We invited six friends to dinner last week and decided to prepare a one-dish meal, Navarin of Lamb. This a classic French country dish and easy to make. with a delicious combination of lamb and vegetables marinated in red wine. It was a fun evening. We met years ago, when our children were in the same grades at the Lycee’ Francais Charles de Gaulle. Most of our children are now in college, but we parents remain lifelong friends. You have have experienced the same, the parents you meet when your children are in lower schools become the ones you know and share storied with forever.
This recipe is an adaptation of the wonderful Navarin recipe from The Silver Palate Cookbook. I’ve added more carrots, potatoes, french beans, peas and used fresh tomatoes instead of paste. Couldn’t find baby onions, so skipped them. The nice thing about this dish is that it’s flexible depending on what you have in the frig. I love the wine sauce and cognac which tenderize the lamb and hope you enjoy it !

**Entries provided**
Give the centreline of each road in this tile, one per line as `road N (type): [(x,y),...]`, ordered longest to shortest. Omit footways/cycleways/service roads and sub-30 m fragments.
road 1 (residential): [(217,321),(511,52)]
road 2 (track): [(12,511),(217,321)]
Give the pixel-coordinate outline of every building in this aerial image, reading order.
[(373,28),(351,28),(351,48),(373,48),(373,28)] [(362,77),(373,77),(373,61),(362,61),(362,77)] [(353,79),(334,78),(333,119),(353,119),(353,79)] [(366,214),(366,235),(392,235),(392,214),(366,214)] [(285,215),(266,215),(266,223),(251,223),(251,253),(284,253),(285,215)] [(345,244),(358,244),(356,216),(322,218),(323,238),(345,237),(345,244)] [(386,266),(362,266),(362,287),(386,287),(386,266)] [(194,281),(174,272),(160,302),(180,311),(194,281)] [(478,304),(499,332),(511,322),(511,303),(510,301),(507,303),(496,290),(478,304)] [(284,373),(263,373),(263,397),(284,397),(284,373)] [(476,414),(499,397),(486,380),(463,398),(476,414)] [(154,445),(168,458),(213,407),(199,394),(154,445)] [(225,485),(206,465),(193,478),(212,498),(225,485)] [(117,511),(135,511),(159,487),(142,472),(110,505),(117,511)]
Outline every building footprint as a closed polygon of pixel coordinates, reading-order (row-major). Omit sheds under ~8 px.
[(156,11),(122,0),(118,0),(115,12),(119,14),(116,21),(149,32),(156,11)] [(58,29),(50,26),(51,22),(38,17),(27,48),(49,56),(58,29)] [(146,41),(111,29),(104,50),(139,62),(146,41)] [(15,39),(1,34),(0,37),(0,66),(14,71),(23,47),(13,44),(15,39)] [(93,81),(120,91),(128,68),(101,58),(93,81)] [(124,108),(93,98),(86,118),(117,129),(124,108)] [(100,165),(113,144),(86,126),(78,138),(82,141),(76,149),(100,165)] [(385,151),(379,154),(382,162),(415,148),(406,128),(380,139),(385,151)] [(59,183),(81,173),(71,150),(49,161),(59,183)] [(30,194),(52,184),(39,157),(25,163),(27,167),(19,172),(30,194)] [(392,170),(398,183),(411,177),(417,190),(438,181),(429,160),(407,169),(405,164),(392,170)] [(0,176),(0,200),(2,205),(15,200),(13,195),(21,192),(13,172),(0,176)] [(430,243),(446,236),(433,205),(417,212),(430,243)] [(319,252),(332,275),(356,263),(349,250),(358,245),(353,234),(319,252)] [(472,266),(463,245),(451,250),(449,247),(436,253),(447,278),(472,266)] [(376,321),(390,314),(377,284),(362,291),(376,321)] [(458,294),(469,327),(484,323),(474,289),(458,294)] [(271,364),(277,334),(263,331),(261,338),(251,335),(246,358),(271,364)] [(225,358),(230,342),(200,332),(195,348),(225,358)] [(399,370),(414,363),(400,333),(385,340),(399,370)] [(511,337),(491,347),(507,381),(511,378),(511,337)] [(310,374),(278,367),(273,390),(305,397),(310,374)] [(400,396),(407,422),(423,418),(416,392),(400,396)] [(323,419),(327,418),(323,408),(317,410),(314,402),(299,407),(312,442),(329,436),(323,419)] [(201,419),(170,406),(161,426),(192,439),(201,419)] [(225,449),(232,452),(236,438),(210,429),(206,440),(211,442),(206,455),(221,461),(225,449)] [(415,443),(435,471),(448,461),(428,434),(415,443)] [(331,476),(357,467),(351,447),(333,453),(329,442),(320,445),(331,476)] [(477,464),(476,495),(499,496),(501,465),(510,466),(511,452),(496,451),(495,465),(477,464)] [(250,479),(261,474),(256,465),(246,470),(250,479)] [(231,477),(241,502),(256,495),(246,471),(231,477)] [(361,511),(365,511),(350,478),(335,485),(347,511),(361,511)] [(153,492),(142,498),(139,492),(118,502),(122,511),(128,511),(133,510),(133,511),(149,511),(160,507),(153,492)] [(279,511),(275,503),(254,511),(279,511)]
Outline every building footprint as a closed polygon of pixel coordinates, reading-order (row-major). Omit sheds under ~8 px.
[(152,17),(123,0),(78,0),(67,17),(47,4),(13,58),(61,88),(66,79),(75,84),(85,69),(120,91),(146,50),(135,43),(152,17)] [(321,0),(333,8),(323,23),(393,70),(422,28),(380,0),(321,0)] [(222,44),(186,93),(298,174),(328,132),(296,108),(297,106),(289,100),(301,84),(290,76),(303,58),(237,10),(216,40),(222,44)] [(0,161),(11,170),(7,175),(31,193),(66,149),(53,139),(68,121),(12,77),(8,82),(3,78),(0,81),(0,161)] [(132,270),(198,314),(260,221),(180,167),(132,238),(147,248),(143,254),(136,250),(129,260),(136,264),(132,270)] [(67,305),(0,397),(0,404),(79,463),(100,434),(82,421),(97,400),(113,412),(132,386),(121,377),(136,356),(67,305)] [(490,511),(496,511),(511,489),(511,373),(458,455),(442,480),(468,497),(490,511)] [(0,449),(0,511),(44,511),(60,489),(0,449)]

**What the task asks**
In the Navarin of Lamb post, rewrite the stretch from "This recipe is" through "you enjoy it !", swapping "fresh tomatoes" for "canned tomatoes".

**Written answer**
This recipe is an adaptation of the wonderful Navarin recipe from The Silver Palate Cookbook. I’ve added more carrots, potatoes, french beans, peas and used canned tomatoes instead of paste. Couldn’t find baby onions, so skipped them. The nice thing about this dish is that it’s flexible depending on what you have in the frig. I love the wine sauce and cognac which tenderize the lamb and hope you enjoy it !